An executive for an international pharma company says the initial waiver proposed by India and South Africa was not limited to vaccines, which means that there is the potential for companies in other countries to take the IP for COVID and use it to manufacture products for other illnesses.
“I do not think it is alarmist to say that the waiver could set a precedent for other illnesses. If you have a technology platform for COVID that could be used for something else, such as cancer, there is no limitation to how it can be used. The technology could have dual or even triple uses.”
The senior IP lawyer at the pharma company adds that one fear he has about the waiver is that technologies could be exploited by companies around the world and vaccines be used for political purposes.
“One of the fears US innovators have if the waiver is passed is that companies in places like Russia and China could take all their trade secrets that were funded by the US public. The intention of the waiver is to increase vaccine access, but you could end up with a situation where China has a new vaccine that they use as a political bargaining chip.”
Henry Hadad, deputy general counsel at BMS in New Jersey, says that the pharma industry wants to keep innovating and investing in new medicines for unmet medical needs, but that the waiver could create business uncertainty that undermines investment.

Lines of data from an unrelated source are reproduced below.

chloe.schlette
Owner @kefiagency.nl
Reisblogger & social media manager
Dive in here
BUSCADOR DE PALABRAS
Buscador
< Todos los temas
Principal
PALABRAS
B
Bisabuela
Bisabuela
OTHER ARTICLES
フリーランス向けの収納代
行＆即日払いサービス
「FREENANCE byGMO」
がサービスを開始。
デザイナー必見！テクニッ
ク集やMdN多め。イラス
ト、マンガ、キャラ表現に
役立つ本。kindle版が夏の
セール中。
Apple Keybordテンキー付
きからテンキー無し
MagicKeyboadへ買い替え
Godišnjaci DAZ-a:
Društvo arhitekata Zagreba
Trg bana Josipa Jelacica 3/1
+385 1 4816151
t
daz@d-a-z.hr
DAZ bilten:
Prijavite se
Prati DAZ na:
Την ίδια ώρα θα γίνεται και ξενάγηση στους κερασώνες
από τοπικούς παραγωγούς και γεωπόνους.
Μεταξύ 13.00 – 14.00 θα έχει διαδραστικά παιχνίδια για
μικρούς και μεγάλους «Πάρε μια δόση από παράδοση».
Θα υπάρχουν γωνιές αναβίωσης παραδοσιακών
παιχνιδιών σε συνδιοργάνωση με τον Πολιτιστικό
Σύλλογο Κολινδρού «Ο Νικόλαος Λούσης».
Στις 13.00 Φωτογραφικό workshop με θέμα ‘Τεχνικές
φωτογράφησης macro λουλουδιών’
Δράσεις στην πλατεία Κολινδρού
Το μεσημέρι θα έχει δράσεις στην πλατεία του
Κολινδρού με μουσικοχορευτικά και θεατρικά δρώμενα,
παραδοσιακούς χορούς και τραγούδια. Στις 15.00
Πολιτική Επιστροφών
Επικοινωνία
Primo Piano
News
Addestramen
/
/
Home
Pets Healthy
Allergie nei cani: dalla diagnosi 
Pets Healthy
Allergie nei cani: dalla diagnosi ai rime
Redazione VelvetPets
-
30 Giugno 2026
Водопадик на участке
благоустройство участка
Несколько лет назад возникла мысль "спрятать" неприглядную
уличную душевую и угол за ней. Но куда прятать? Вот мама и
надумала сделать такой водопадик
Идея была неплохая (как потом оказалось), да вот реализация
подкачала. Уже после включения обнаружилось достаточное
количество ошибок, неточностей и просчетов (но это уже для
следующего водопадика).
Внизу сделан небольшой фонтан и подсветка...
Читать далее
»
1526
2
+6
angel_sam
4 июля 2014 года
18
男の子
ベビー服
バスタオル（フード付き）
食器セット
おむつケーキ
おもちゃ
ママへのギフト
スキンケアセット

“Historically, the public sector has not had the patience or risk tolerance to do this without private industry expertise and financial support. If governments decide to appropriate private sector technology beyond true health emergencies, this will significantly decrease innovative new therapies for the entire world.
“I am concerned about the slippery slope to other technologies and the expansion of compulsory licensing beyond narrowly defined health emergencies,” he says.
Hadad adds that he wants to make sure the pharma industry is ready and willing to lead efforts the next time there is a pandemic and not be worried that its participation will lead to the appropriation of cutting-edge technologies or medicines.
Favouring the waiver
Ellen ‘t Hoen, director of think tank Medicines Law & Policy in the Netherlands, says pharma companies faced less risk in investing in COVID vaccines because they were largely funded by public money.
“Whenever I hear industry say they are afraid of the government intervening I think that they are in the best place to prevent that from happening,” she says.
“Frankly I don’t understand the concern that the waiver could be used for other indications. If you look at how the waiver is framed it is a narrow and modest proposal. A much bigger question we should be asking is whether we have the right framework in place to deal with a global crisis.”
For the moment there is no immediate likelihood of the WTO general council passing a vote on the waiver. In June the European Commission submitted a counter-measure to include compulsory licensing as an alternative to the waiver, and sources say a vote is not likely until the end of the year.
Rightly or wrongly, that’s a long time to keep the pharma industry and activists waiting for a decision.